Zestaw ćwiczeń.
- a) Zwróć dosłownie fragment artykułu o ślubie w kinie, zaczynając od „Na 10 września” i ciągnąc aż do „USC w Pabianicach.”.
- b) Streść artykuł o ślubie w kinie w dwóch zdaniach.
- c) Przetłumacz na angielski zdanie z artykułu o ślubie w kinie: „Młodzi pabianiczanie coraz częściej chcą, aby ich ślub był nietypowy i uciekają z tradycyjnej sali Urzędu Stanu Cywilnego.”

Strona główna Styl życia Ślub w kinie? Czemu nie

Ślub w kinie? Czemu nie

0

Młodzi pabianiczanie coraz częściej chcą, aby ich ślub był nietypowy i uciekają z tradycyjnej sali Urzędu Stanu Cywilnego.

Na 10 września zaplanowany został pierwszy w historii Pabianic ślub w sali kinowej. Młoda par właśnie w tej sali przy ul. Gdańskiej spędziła mnóstwo pięknych chwil. Stąd decyzja.

Problemu z załatwienie formalności nie było. – Para młoda napisała podanie, które zostało rozpatrzone pozytywnie – tłumaczy Maria Klonowska, kierownik USC w Pabianicach.

Co musiałoby się stać, aby urzędnicy odmówili udzielenia ślub w miejscu wybranym przez nowożeńców? – Miejsce musi mieć charakter uroczysty, dlatego nie ma mowy o ślubach na przykład na plaży. Odpadają też miejsca niebezpieczne, takie jak dachy budynków – wyjaśnia naczelnik Klonowska.

Wyświetlane informacje.
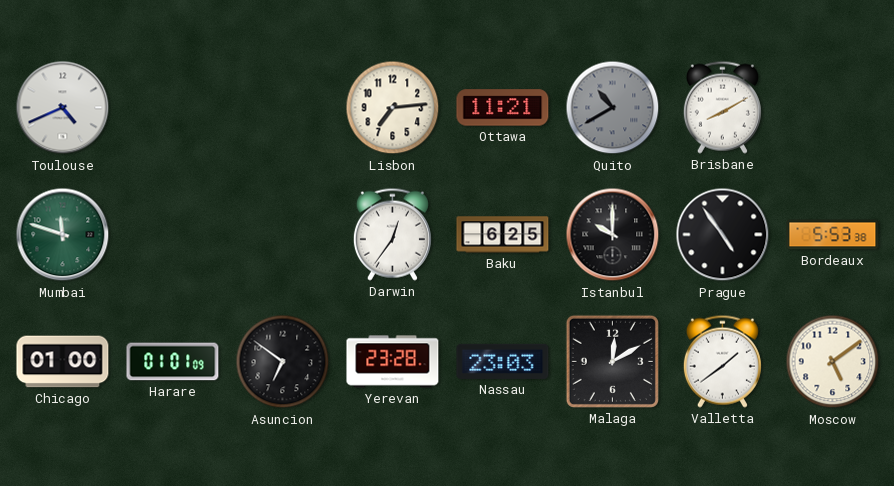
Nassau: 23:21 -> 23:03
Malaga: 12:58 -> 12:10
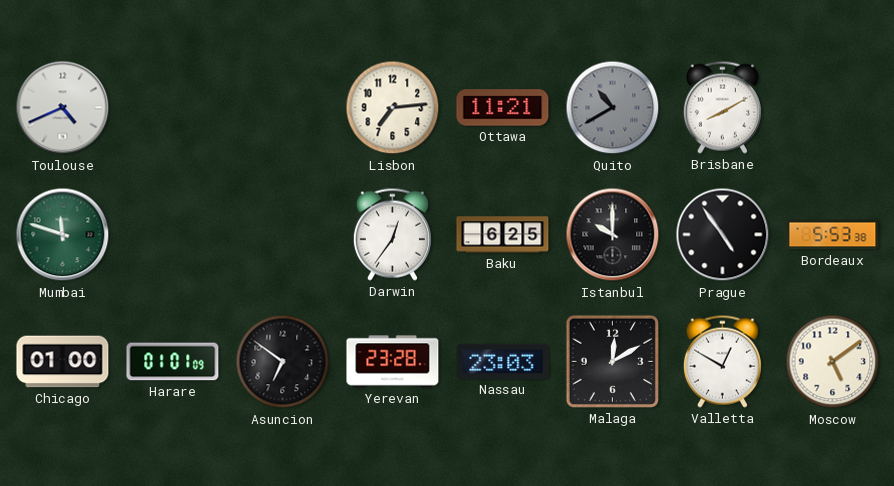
Valletta: 1:39 -> 12:50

Odpowiedzi pisemne.
- a)
Na 10 września zaplanowany został pierwszy w historii Pabianic ślub w sali kinowej. Młoda par właśnie w tej sali przy ul. Gdańskiej spędziła mnóstwo pięknych chwil. Stąd decyzja.

Problemu z załatwienie formalności nie było. – Para młoda napisała podanie, które zostało rozpatrzone pozytywnie – tłumaczy Maria Klonowska, kierownik USC w Pabianicach.

- b) Na 10 września zaplanowano pierwszy w historii Pabianic ślub w sali kinowej przy ul. Gdańskiej, gdzie para młoda spędziła mnóstwo pięknych chwil, a jej podanie w tej sprawie rozpatrzono pozytywnie. Kierownik USC Maria Klonowska wyjaśnia, że miejsce ślubu musi mieć charakter uroczysty, więc odpadają na przykład plaże oraz miejsca niebezpieczne, takie jak dachy budynków.

- c) Young residents of Pabianice increasingly want their wedding to be unusual and are fleeing the traditional hall of the Civil Registry Office.